The procedures most commonly used are: 1) a "mini-TURP"; 2) a trans-urethralincision of the prostate (TUIP); 3) a bladder neck incision; or 4) a trans-urethralneedle ablation (TUNA). Before any surgery is contemplated, the patient's urologist should consult with his radiation oncologist. Experience has shown that in many cases the blockage will resolve by itself without surgery. The primary risk of these surgical procedures is permanent and sometimes severe urinary incontinence.
- Rectal Injury
The most common rectal injury is chronic rectal bleeding. Rectal bleeding may result from pre-existing hemorrhoids, a rectal cancer, or from fragile blood vessels that form on the rectal wall as a result of the radiation. These fragile blood vessels are not dangerous and can usually be treated successfully with suppositories. If rectal bleeding occurs, please notify your radiation oncologist. You may need to see a gastroenterologist (a GI doctor).
- IT IS OF THE UTMOST IMPORTANCE THAT YOU INFORM YOUR GI DOCTOR THAT YOU HAVE HAD A PROSTATE SEED IMPLANT. IT IS NOT SAFE TO HAVE HEMORRHOID SURGERY OR CAUTERY ON YOUR RECTUM. THERE HAVE BEEN CASES WHERE SUCH PROCEDURES HAVE RESULTED IN SEVERE RECTAL INJURIES REQUIRING A COLOSTOMY. WE ADVISE YOU TO SHOW THIS PAGE TO ANY PHYSICIANS TREATING YOU FOR RECTAL BLEEDING.

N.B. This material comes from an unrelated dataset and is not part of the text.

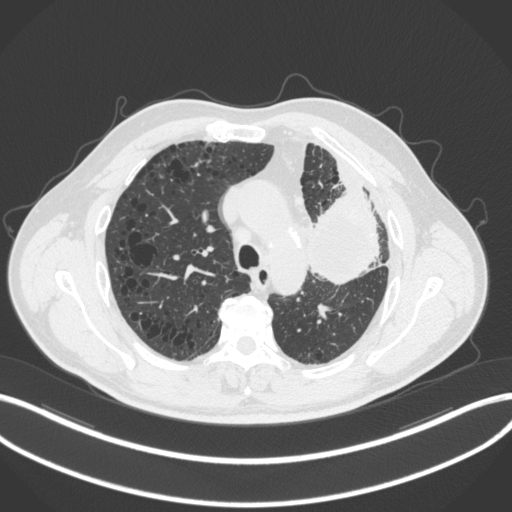
Chest CT, one axial slice. Slice 210 of 286 in the series (ordered by position). 120 kVp. Lung window (W 1500 / L -600 HU). 512 × 512 image matrix, field of view 400 × 400 mm. Patient: male, 68 years. Case-level facts recorded for this patient, not image findings: clinical TNM (as recorded): T3 N3 M1.
Structures marked on this image (bounding box drawn by a radiologist):
- lung tumour (recorded histology: adenocarcinoma): bounding box (x1, y1, x2, y2) in pixels: (305, 192, 386, 290)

- There are new laser therapies, which are very superficial and are more likely to be safe, but this should only be used in cases of severe rectal bleeding that cannot be controlled by more conservative means.
- Rectal ulcers are very uncommon. The first sign of an ulcer may be moderate to severe rectal pain, which is usually associated with bleeding. However, these symptoms can also occur with hemorrhoids. RECTAL ULCERS MUST NOT BE CAUTERIZED, LASERED OR OPERATED ON.

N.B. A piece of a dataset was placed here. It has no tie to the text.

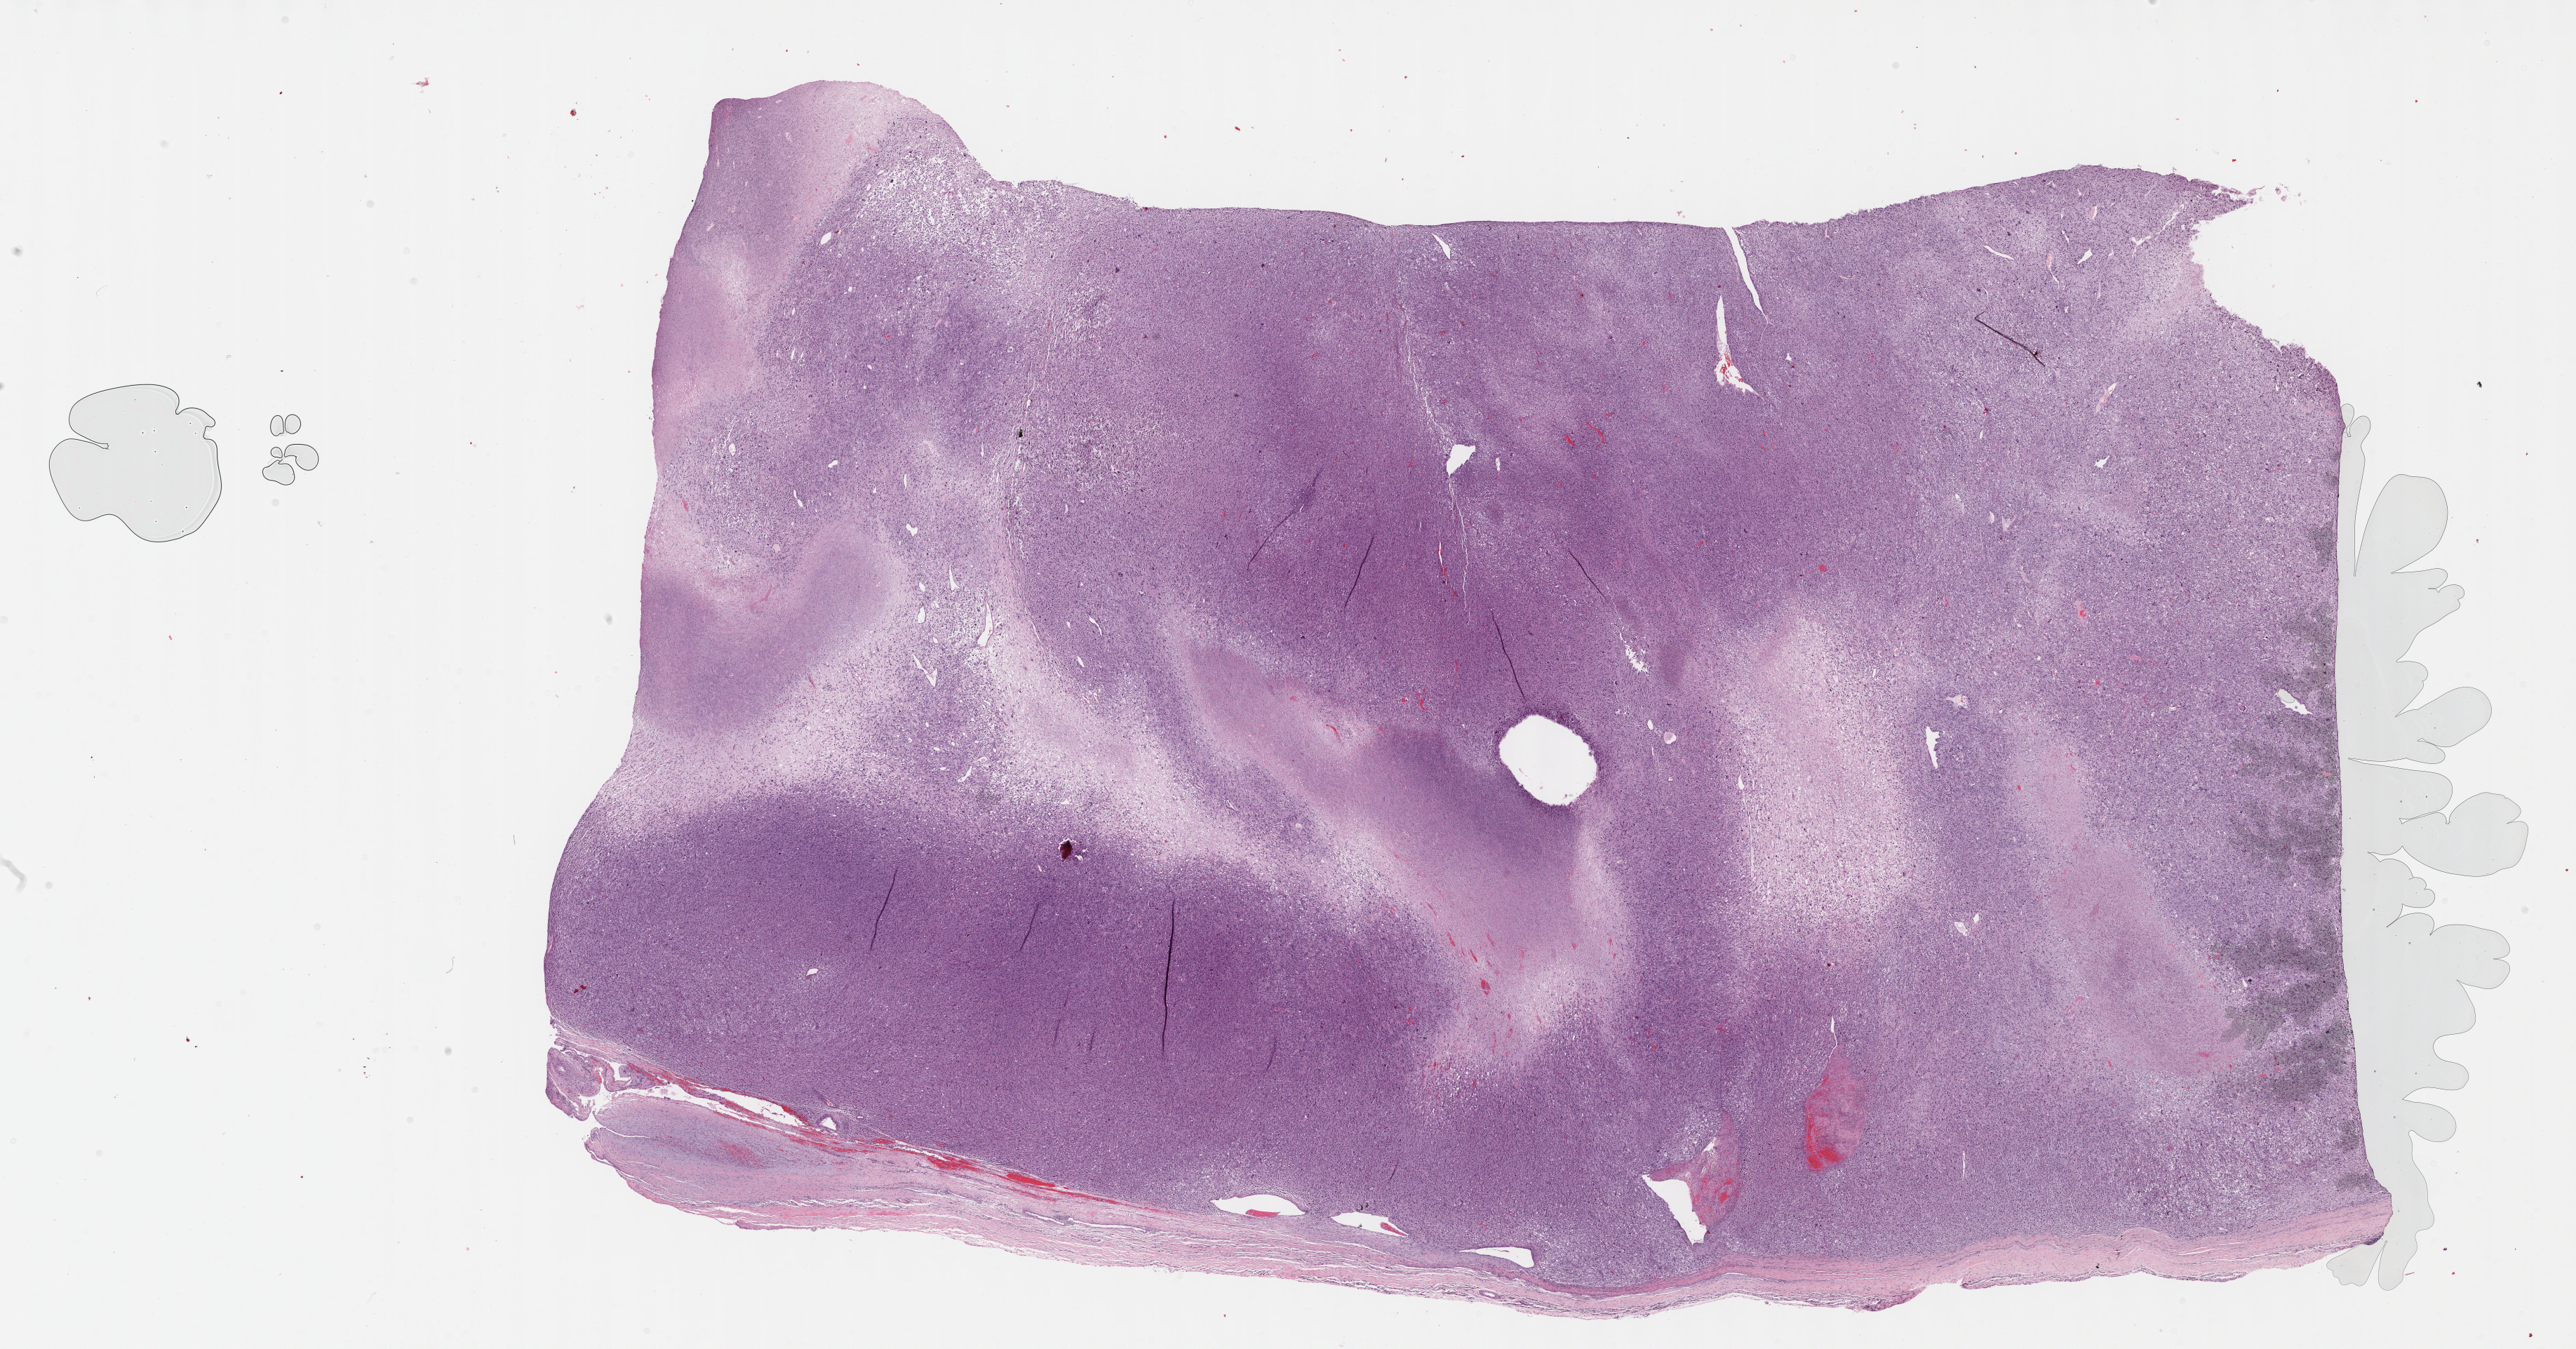
H&E whole-slide image, low-resolution overview of the scanned area, about 29.7 x 15.5 mm; formalin-fixed paraffin-embedded (FFPE) diagnostic section; primary tumour sample from the connective, subcutaneous and other soft tissues. Male, age 60 years at initial diagnosis.
Pathologic diagnosis: Undifferentiated sarcoma (connective, subcutaneous and other soft tissues of lower limb and hip).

- THE MOST SEVERE RECTAL INJURY IS A FISTULA. Fortunately, fistula are very uncommon. A rectal fistula is a hole that develops between the rectum, and the bladder or urethra. The first signs are pain associated with the leakage of urine through the rectum. Usually a colostomy must be done. FOLLOWING SEED IMPLANTS, RECTAL FISTULAS CAN BE CAUSED BY CAUTERY FOR RECTAL BLEEDING, OR HEMORRHOID SURGERY. THESE MUST BE AVOIDED.
- Erectile Dysfunction
Erectile dysfunction (ED) is the most common complication following all treatments of prostate cancer. The good news is that most cases of ED following seed implant therapy can be successfully treated with medication (Viagra, Levitra or Cialis). If a patient has good erections prior to treatment, the probability that he will maintain an erection satisfactory for sexual intercourse after treatment is about 80 percent; however, the majority of patients will use one of these medications at least some of the time. If the erection is already impaired prior to the seed implant, these drugs are less likely to work. If they are unsuccessful, other treatments such as penile injections may prove effective.
For several months following the implant, the ejaculate may be discolored. Usually the color is very dark as the result of old blood. Eventually, most patients report that the ejaculate dries out, and that very little semen is ejaculated. Fortunately, the quality of the orgasm is usually not affected.